Further Collaboration

Although there was preference towards the version B map settings, a majority of users still were confused about what exactly toggling between the options would do in both groups. After collaborating with my project manager and other designers, it seemed best to simply remove the toggle functionality exclusively focus on the "map key" aspect which users seemed to immediately seek when looking at the map for the first time.

Map Filters

I wanted to experiment between two newer versions of the map filter interactions being in their own “module”. In addition, I experimented with including the map settings in the same section which I ended up changing when we did user testing.

Call To Action

In initial testing, users often felt unsatisfied with experience on CEED because there was no clear action to be taken after looking at all the data in front of them. To satisfy this, I designed a module that links to Trim The Waste, a website that precisely educates students on what they can do to reduce their energy use on campus and at home among other things.

Showing Green Buildings

I tested out two versions of the Green Buildings map toggle feature: one that followed the modular design that I had previously drafter, and another that followed design patterns associated with switching between a satellite and normal view on any other interactive map. Users found that the ladder was more efficient, as it made sense given that this feature would trigger a change in the map view, without necessarily changing the map itself.

High-Fidelity Prototype

Next Steps

This project was extended into the Fall and it's expected to soon be handed over to the development team once the product designs are finalized. I plan on continuing to work on this product and implement new designs for a potential onboarding process for users.
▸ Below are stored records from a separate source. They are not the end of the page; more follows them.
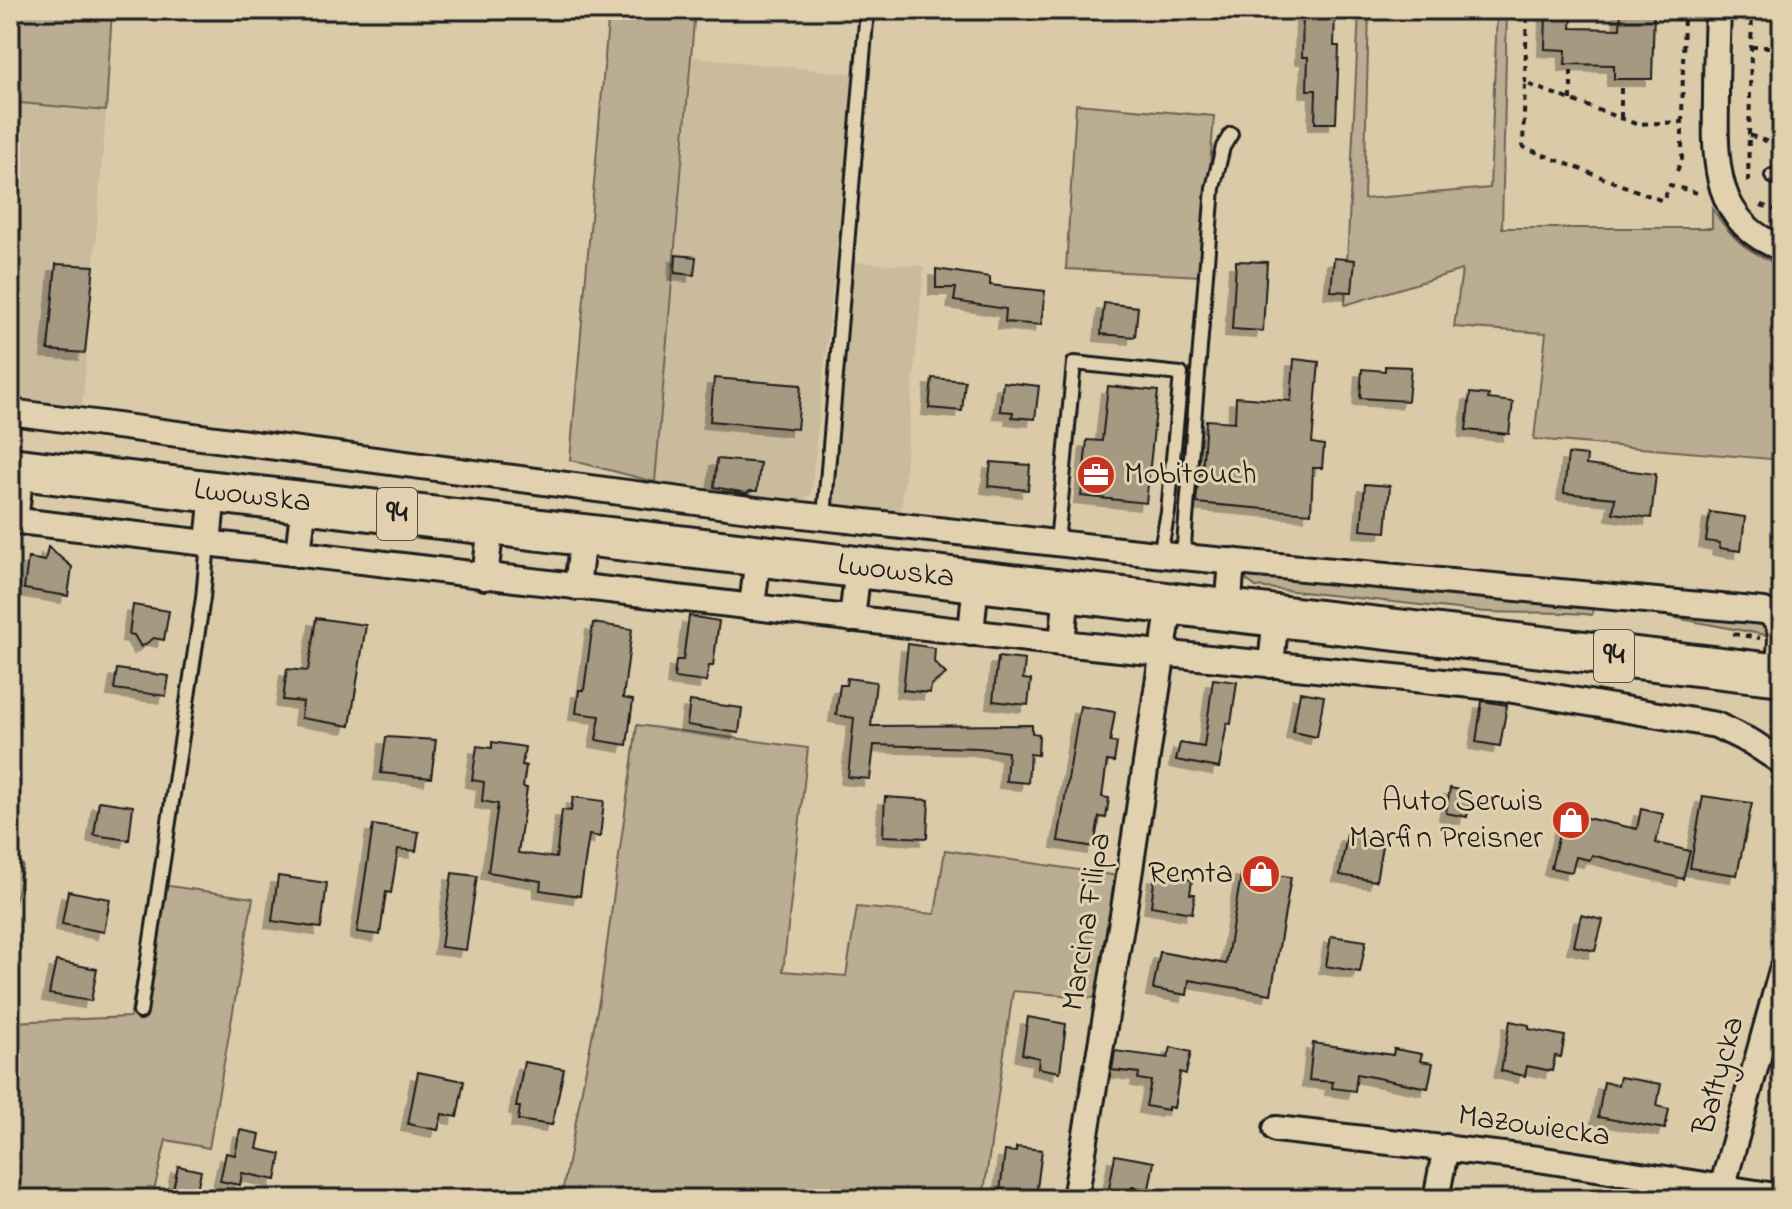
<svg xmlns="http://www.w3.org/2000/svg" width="1792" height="1209" font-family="'Indie Flower',sans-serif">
<defs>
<filter id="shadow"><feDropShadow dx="-7" dy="7" stdDeviation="0" flood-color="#0004"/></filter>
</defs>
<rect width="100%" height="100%" fill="#dacaa8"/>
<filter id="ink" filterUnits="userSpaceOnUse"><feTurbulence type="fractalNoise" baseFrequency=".0125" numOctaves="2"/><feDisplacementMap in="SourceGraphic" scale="16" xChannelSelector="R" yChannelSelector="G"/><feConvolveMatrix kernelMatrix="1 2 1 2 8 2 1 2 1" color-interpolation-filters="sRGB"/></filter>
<g filter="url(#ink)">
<g fill="#cabb9c">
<polygon points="693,57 855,74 811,494 797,506 702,494 655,482"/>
<polygon points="10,102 106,111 82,411 10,403"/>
<polygon points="852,262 924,266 901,513 898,518 837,512 830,499"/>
</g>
<g fill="#baad91" stroke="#6b6456" stroke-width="2">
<polygon points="10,10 112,10 106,111 10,102"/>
<polygon points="609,10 695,10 655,482 570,460"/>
<path d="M1359 10H1369L1364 199 1490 188 1497 12 1465 10H1507L1502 228H1712V208C1734 243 1746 249 1782 267V460L1534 439 1546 333 1454 327 1462 270 1345 305Z"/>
<polygon points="1076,104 1214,116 1201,276 1066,269"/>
<path d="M1246 572 1764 621 1770 626 1766 635 1660 615 1593 608 1592 615C1552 610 1514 615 1475 611L1256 587 1245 579Z"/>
<polygon points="637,725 808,748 783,971 846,976 857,907 935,914 945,850 1119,876 1097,998 1013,991 983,1199 561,1199 600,995"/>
<polygon points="10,862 23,865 10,926"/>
<polygon points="155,884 253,898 209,1148 166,1140 152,1199 10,1199 10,1022 130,1017"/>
</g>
<g fill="#a59981" stroke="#1c1c1c" stroke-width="2" filter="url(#shadow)">
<polygon points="1303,10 1335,10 1334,46 1339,46 1336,123 1315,123 1316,90 1307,90 1308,57 1302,57"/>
<polygon points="1621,10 1654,10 1652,79 1614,79 1614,65 1565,64 1566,50 1545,49 1546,14 1572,14 1571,28 1620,29"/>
<polygon points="676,255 696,257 694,275 675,273"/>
<polygon points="1334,258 1355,260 1352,292 1331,291"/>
<polygon points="1236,261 1267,262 1263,331 1232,329"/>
<polygon points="56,264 94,266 85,353 48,350"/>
<polygon points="936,269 990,277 990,285 1045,291 1041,325 1005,322 1006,309 954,301 956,288 936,288"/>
<polygon points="1104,303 1138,307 1135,337 1101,334"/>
<polygon points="1294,359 1319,362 1312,443 1324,445 1322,468 1313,468 1311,513 1196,503 1199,473 1202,474 1206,420 1235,422 1236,397 1291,401"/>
<polygon points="1385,366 1411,367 1408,401 1360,398 1362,369 1385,371"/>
<polygon points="714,378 801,385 797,429 710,421"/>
<polygon points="932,378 965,381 962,411 929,408"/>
<polygon points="1003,382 1039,386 1035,419 1012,417 1013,412 1000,411"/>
<polygon points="1108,386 1158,391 1146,503 1081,496 1087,440 1102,441"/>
<polygon points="1470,393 1489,395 1488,399 1513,402 1509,434 1466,430"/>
<polygon points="1568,454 1587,456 1586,465 1656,474 1651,518 1613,513 1615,498 1564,493"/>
<polygon points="717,459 760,463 757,491 750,491 746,493 714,487"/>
<polygon points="991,462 1030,465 1028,490 988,486"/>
<polygon points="1365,484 1390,486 1386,532 1361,530"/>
<polygon points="1710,512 1745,517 1741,551 1719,548 1720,543 1706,541"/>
<polygon points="48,547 72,567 68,596 24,589 28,558 45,561"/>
<polygon points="133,605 169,611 164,640 154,638 141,647 134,635 129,634"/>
<polygon points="689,616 719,621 713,666 709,666 706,682 674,678 676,660 683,660"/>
<polygon points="316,618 366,625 350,726 301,718 303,702 283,700 287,669 308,671"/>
<polygon points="593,623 632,629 623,698 633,700 627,745 596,740 600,716 576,713 579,690 584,690"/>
<polygon points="908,644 935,648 934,662 946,674 931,685 930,693 903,690"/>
<polygon points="998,657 1025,660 1023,679 1031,680 1028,705 993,701"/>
<polygon points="117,669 169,676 166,696 114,689"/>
<polygon points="847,678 876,682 871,726 1032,725 1032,733 1039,734 1038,755 1030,754 1028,783 1006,781 1008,752 979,748 874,745 870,779 848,777 854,718 836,715 840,685 846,685"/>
<polygon points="1213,679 1237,682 1231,724 1227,723 1219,768 1176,760 1180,743 1204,747"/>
<polygon points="1300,692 1324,696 1317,737 1293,732"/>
<polygon points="690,701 742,708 739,733 687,725"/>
<polygon points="1482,701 1507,705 1500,746 1476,742"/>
<polygon points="1080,706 1115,712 1110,742 1117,743 1114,762 1107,761 1102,797 1109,798 1106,818 1099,817 1094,847 1058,841"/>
<polygon points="386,737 436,740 431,778 381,773"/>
<polygon points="492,742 525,747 522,765 526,766 523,787 527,788 518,853 556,858 562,810 571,811 573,797 604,801 600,837 589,835 580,896 540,890 541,881 488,872 498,804 482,801 484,782 472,780 477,746 492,748"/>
<polygon points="1450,788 1471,792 1467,817 1446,813"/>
<polygon points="1703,796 1752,803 1737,875 1690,868"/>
<polygon points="885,797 929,800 927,838 883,836"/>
<polygon points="99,801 133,806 129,840 94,835"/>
<polygon points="1641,809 1663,814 1656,843 1690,851 1683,879 1592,855 1590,860 1576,857 1572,872 1551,868 1564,813 1637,829"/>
<polygon points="373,825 419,832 416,851 398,849 391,893 386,892 380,935 357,932"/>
<polygon points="1347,834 1383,840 1376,881 1340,875"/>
<polygon points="1242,870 1291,877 1271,994 1189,980 1187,995 1153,989 1160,952 1226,964"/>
<polygon points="452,873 477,876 466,950 441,947"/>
<polygon points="1155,874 1192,880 1190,894 1195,894 1192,913 1151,906"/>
<polygon points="278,876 327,883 321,928 272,921"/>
<polygon points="68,891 110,899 104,932 62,924"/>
<polygon points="1581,915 1603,920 1595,951 1574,946"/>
<polygon points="1331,936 1366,941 1360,972 1326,966"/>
<polygon points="56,961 97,969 91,1001 49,994"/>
<polygon points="1028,1017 1066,1024 1060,1072 1038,1068 1039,1058 1022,1054"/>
<polygon points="1510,1021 1529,1025 1529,1029 1565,1036 1561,1057 1555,1056 1552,1071 1527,1066 1525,1076 1501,1071"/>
<polygon points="1313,1043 1393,1055 1394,1049 1422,1054 1420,1061 1433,1063 1428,1088 1357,1074 1355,1091 1332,1088 1333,1082 1309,1080"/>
<polygon points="1171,1047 1191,1052 1186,1074 1180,1072 1174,1108 1168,1107 1168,1110 1146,1106 1151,1081 1138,1079 1139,1073 1112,1070 1115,1051 1168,1058"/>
<polygon points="524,1062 564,1069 552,1125 518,1120 520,1107 516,1107"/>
<polygon points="418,1072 464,1081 457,1117 442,1114 438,1130 408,1124"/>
<polygon points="1620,1077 1661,1084 1657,1106 1669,1109 1665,1129 1598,1117 1604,1082 1618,1085"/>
<polygon points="240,1130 260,1134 257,1149 281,1154 276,1180 242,1173 240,1185 220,1181 226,1153 235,1155"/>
<polygon points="1016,1147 1042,1150 1036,1196 1000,1191 1005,1151 1016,1152"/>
<polygon points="1115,1155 1154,1162 1149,1189 1132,1187 1131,1193 1109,1189"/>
<polygon points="178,1166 201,1171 195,1199 171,1199"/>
</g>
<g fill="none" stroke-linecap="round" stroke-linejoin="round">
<g stroke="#1c1c1c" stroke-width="18">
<g id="service">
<polyline points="1772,176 1782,180"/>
<polyline points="824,517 867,10"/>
<polyline points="1057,543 1074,363 1181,374 1168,512 1160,554"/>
<polyline points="1183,557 1213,188 1223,147 1231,134"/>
<polyline points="140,1012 203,598 208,543"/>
</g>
</g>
<g stroke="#1c1c1c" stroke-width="30">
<g id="minor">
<path d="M1718 10C1717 39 1716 68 1716 97 1715 159 1712 223 1782 248"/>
<path d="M10 412 757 510 1183 557 1764 611C1790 620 1779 652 1777 674"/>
<polyline points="10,520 1062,643 1502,688 1716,725 1753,743 1782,762"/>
<polyline points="15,521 21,470"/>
<polyline points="208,543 213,492"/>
<polyline points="298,554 304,503"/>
<polyline points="485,577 491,525"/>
<polyline points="577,587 583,536"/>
<polyline points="752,607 758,556"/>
<polyline points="1228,611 1232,561"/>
<polyline points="852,619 858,567"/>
<polyline points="971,633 976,581"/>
<polyline points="1062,643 1067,592"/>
<polyline points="1271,665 1276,616"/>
<polyline points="1276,1129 1538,1159 1782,1197"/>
<polyline points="1075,1199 1124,909 1170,604"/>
<polyline points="1436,1199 1446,1147"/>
<polyline points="1719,1199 1782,970"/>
</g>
</g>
<g stroke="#1c1c1c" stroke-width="46">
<g id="primary">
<path id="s1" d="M10 468 1782 675"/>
</g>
</g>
<g stroke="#1c1c1c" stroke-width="4" stroke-dasharray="6 6" stroke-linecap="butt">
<polyline points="1751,47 1769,47"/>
<polyline points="1525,83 1527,10"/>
<polyline points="1571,100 1571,71"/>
<polyline points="1621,118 1621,87"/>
<polyline points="1682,122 1684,10"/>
<polyline points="1749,135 1752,10"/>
<polyline points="1677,171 1682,159 1682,122 1636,124 1525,83 1523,147 1663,201 1670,185 1701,194"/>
<polyline points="1748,182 1749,135 1782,147"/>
<polyline points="1761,205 1782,212"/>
<polyline points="1733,634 1760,638"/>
</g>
<use href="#service" stroke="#e2d1ae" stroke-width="12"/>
<use href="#minor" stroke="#e2d1ae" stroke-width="24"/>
<use href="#primary" stroke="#e2d1ae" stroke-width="40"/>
</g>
</g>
<defs>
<g id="office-disc" transform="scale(2)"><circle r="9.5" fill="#c8321e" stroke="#e2d1ae"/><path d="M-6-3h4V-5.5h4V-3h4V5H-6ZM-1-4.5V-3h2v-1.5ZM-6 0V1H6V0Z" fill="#fff"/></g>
<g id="shop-disc" transform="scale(2)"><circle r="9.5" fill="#c8321e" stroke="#e2d1ae"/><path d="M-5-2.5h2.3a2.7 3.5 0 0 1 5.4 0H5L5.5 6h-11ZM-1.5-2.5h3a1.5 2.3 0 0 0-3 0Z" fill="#fff"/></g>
</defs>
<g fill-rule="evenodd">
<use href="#office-disc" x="1096" y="475"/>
<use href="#shop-disc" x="1571" y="820"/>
<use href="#shop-disc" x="1261" y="874"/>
</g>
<g text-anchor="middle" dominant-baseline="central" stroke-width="6" stroke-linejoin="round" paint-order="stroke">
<g fill="#e2d1ae" stroke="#575248" stroke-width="2">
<rect x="377" y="488" width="40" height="52" rx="6"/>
<rect x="1594" y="630" width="40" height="52" rx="6"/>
</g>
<g font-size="30" font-weight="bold" fill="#1c1c1c">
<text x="397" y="514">94</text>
<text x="1614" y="656">94</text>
</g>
<g font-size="32" fill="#1c1c1c" stroke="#e2d1ae" text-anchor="end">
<text x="1124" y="475" text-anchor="start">Mobitouch</text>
<text x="1543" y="802">Auto Serwis<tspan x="1543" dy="37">Marfin Preisner</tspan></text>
<text x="1233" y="874">Remta</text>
</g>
<g font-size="32" fill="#1c1c1c" stroke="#e2d1ae">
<text stroke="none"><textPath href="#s1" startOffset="244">Lwowska</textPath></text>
<text stroke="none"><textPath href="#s1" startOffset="892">Lwowska</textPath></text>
<text transform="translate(1088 922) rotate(-81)">Marcina Filipa</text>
<text transform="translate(1720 1076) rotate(-75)">Bałtycka</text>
<text transform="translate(1534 1127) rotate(8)">Mazowiecka</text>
</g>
</g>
<rect width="1792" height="1209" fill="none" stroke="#e2d1ae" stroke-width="40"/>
<rect x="20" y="20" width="1752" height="1169" fill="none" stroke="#1c1c1c" stroke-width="3" filter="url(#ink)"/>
</svg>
Although this project is not yet complete, I have learned so much about the design process and working in a design team throughout the Summer and I have witnessed so much positive change in our product since we first started.


Research, Research, Research!

While I have done user research before in previous projects, this project involved a level of depth and focus towards research that I’ve never done before. Due to time constraints and other limiting factors for previous projects, user research often involved things like surveys or a few interviews with users. As a result, I didn’t have too much experience doing more in-depth research and user testing as I’ve done for this project. In creating our research plan for this project, I went through two drafts with my project manager to really understand the goals and intentions for the research we wanted to conduct. It was only by the third draft that I realized the importance of being intentional and selective about the types of research to conduct and interview questions to ask. 

Another important takeaway from this experience was being aware of and preventing bias in research. While I had a general understanding of eliminating bias through research courses and previous projects, I still found myself making leading questions in the early stages of drafting the research plan. In addition, I learned that we as researchers can extract very interesting information by asking questions that are related to the topics we want to directly research and can better clarify user mental models. In our first round of user testing, we started asking about their thoughts on energy in the home, later discovering trends in how they think about energy consumption with housemates in comparison to energy consumption with different buildings on campus.

Users Know Best

When ideation and prototyping features to address certain pain points, there were many instances where our team was deciding between multiple versions of the same feature. There was never a right or wrong answer from us as designers, so it was really important for us to test with more users to see which versions performed better in certain scenarios.

Communication Is Key

In this project I worked alongside the developers for the website at every step of the design process to ensure that we were all familiar with what was going on with CEED and that all the features and interactions ideated were feasible from a developer perspective. Many conversations were held during this process in refining the details of interactions and adjusting accordingly based on our timeline and capabilities.